MANDELA: Yes, yes, yes, at first that is. Singing anywhere in prison especially when you are working…They took us to the quarry to dig lime. Now that is a very difficult operation because you use a pick. The lime is in layers of rock. You find a rock layer…and to get to the lime you have to
break
that layer…They
sent
us there, because they wanted to show us that to come to jail is not an easy thing, it’s not a
picnic
and you must never come to jail again. They wanted to
break
our spirits. So what we did was to sing freedom songs as we were working and
everybody
was inspired, you know; went through the work…with
high
morale, and then of course dancing to the music as we were working, you know?
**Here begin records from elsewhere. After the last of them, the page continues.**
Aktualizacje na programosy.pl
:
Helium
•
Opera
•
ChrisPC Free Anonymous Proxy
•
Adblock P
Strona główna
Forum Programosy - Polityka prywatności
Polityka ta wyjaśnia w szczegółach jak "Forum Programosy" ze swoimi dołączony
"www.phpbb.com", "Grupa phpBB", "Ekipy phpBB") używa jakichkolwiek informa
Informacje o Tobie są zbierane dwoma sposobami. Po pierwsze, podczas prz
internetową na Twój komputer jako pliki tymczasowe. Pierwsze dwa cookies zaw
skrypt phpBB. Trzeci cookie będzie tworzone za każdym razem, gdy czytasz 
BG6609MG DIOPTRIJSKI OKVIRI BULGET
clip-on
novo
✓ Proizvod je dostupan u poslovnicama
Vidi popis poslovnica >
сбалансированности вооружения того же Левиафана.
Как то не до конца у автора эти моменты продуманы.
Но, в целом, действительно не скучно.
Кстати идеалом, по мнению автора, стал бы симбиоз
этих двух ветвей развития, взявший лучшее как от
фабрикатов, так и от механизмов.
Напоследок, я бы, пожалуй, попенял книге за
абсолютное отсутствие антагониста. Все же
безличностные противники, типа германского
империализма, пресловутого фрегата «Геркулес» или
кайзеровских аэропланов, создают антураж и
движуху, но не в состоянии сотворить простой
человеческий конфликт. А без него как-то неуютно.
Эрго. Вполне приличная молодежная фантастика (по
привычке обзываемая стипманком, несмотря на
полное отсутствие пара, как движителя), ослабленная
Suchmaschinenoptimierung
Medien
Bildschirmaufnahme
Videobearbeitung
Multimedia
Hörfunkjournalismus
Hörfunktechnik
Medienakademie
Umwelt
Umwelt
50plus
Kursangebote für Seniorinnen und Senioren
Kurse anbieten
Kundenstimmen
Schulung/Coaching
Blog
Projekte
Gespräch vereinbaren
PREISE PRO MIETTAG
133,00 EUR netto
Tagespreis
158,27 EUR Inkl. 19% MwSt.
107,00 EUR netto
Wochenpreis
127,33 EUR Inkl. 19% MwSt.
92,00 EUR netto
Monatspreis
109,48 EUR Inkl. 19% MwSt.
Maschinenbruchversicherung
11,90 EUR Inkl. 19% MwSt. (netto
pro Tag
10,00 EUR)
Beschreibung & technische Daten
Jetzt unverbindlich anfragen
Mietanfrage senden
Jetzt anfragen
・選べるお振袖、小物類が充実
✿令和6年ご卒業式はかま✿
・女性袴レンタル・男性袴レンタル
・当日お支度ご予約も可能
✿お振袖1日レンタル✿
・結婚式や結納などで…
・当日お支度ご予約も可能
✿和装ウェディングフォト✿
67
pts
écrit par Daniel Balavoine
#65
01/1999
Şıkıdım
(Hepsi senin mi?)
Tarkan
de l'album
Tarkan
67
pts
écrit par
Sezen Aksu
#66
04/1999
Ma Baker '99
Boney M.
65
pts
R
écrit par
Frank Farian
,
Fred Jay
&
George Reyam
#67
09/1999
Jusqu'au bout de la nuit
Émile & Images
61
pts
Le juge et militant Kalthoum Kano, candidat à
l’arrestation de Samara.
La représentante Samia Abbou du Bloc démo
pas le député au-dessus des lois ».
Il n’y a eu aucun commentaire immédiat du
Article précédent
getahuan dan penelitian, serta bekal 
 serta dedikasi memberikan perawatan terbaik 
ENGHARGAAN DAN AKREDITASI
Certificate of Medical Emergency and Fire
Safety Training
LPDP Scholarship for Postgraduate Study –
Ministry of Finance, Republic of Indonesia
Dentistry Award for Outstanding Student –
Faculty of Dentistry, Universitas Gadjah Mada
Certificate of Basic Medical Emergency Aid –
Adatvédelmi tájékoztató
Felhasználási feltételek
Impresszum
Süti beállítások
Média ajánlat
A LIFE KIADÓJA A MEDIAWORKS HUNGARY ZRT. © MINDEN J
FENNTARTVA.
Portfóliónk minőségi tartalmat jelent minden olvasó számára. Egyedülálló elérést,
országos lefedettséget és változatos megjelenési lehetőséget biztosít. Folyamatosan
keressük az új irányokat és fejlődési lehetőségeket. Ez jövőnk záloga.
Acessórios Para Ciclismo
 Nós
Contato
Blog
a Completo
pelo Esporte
Then the authorities realized that…These chaps, you see, are too militant. They’re in high spirits and they say, ‘No singing as you are working.’ So you
really
felt the
toughness
of the work…And of course, they had a regulation in the disciplinary code which banned singing, [and] they enforced it…Although we listened to them…when we went back to our cells, especially on the eve of Christmas and New Year, we organised singing concerts and we sang. So they eventually got used to that.